Events

The Invisible Hand: Opportunities for Giant Susceptibility Nanomaterials in Biomedical Engineering

Lecture / Panel
 
For NYU Community

Synthesis and Characterization of Nanomaterials for Biomedical Applications

Speaker:

Vicki Colvin, Ph.D.

Vernon K. Krieble Professor, Dept. of Chemistry & Molecular Pharmacology 

Director, Center for Biomedical Engineering, Brown University

Abstract:

Magnetic fields can penetrate deep into the human body and image, move, and heat tissue containing magnetic nanoparticles.  Conventional materials require extremely large magnetic fields for applications and this requirement severely limits how they can be used.  Here we show how organized aggregates of superparamagnetic particles can be optimized to respond field strengths only a few times higher than the earth’s magnetic field.  As a result, their initial magnetic susceptibilities in liquids are several hundred times larger than conventional nanomaterials which opens up new ways of applying external magnetic fields – for example with portable, battery-operated devices.  We apply iron oxide clusters in rodents to eradicate tumors using clinically safe applied fields for the first time as well as demonstrate in the brain how they can be tailored to manipulate neural circuits in fruit flies.  Both magnetic resonance imaging (MRI) as well as magnetic particle imaging (MPI) can also benefit from the application of higher susceptibility materials.  The talk will conclude with a consideration of safety and toxicity of nanomaterials and how they can be more rapidly advanced into clinical applications.   
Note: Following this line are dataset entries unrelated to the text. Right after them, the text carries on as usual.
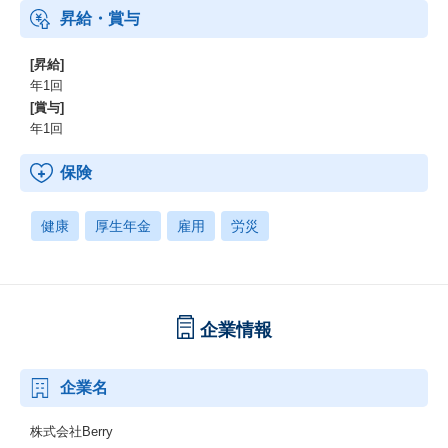
昇給・賞与
[昇給]
年1回
[賞与]
年1回
保険
健康
厚生年金
雇用
労災
企業情報
企業名
株式会社Berry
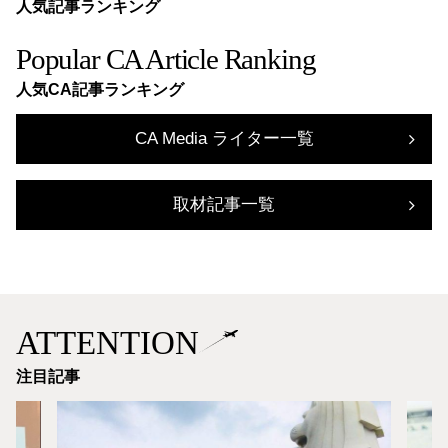
人気記事ランキング
Popular CA Article Ranking
人気CA記事ランキング
CA Media ライター一覧
取材記事一覧
ATTENTION
注目記事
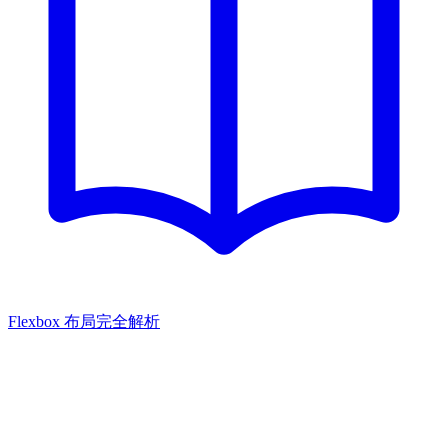
Flexbox 布局完全解析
Prof. Colvin received her BS degree in chemistry and physics from Stanford in 1988 and her PhD from the University of California, Berkeley in 1994. Before becoming the Director of the Center for Biomedical Engineering, Dr. Colvin served as the University’s Provost from July 2015 through July 2016. She moved to Brown from Rice University where she was a professor of chemistry, the Vice Provost of Research, and director of Rice’s Center for Biological and Environmental Nanotechnology. She has published over 200 peer-reviewed papers, holds seven patents, and is a fellow of AIMBE and AAAS.  She has been named a Sloan Founda-tion Fellow, a Chemistry of Mate-rials Highly Cited Researcher, and currently serves as an associate editor for the ACS journal Nano Letters.

 

Schematic illustration of the one-pot method
Schematic illustration of the one-pot method and two-step method to generate magnetic nanocrystal clusters.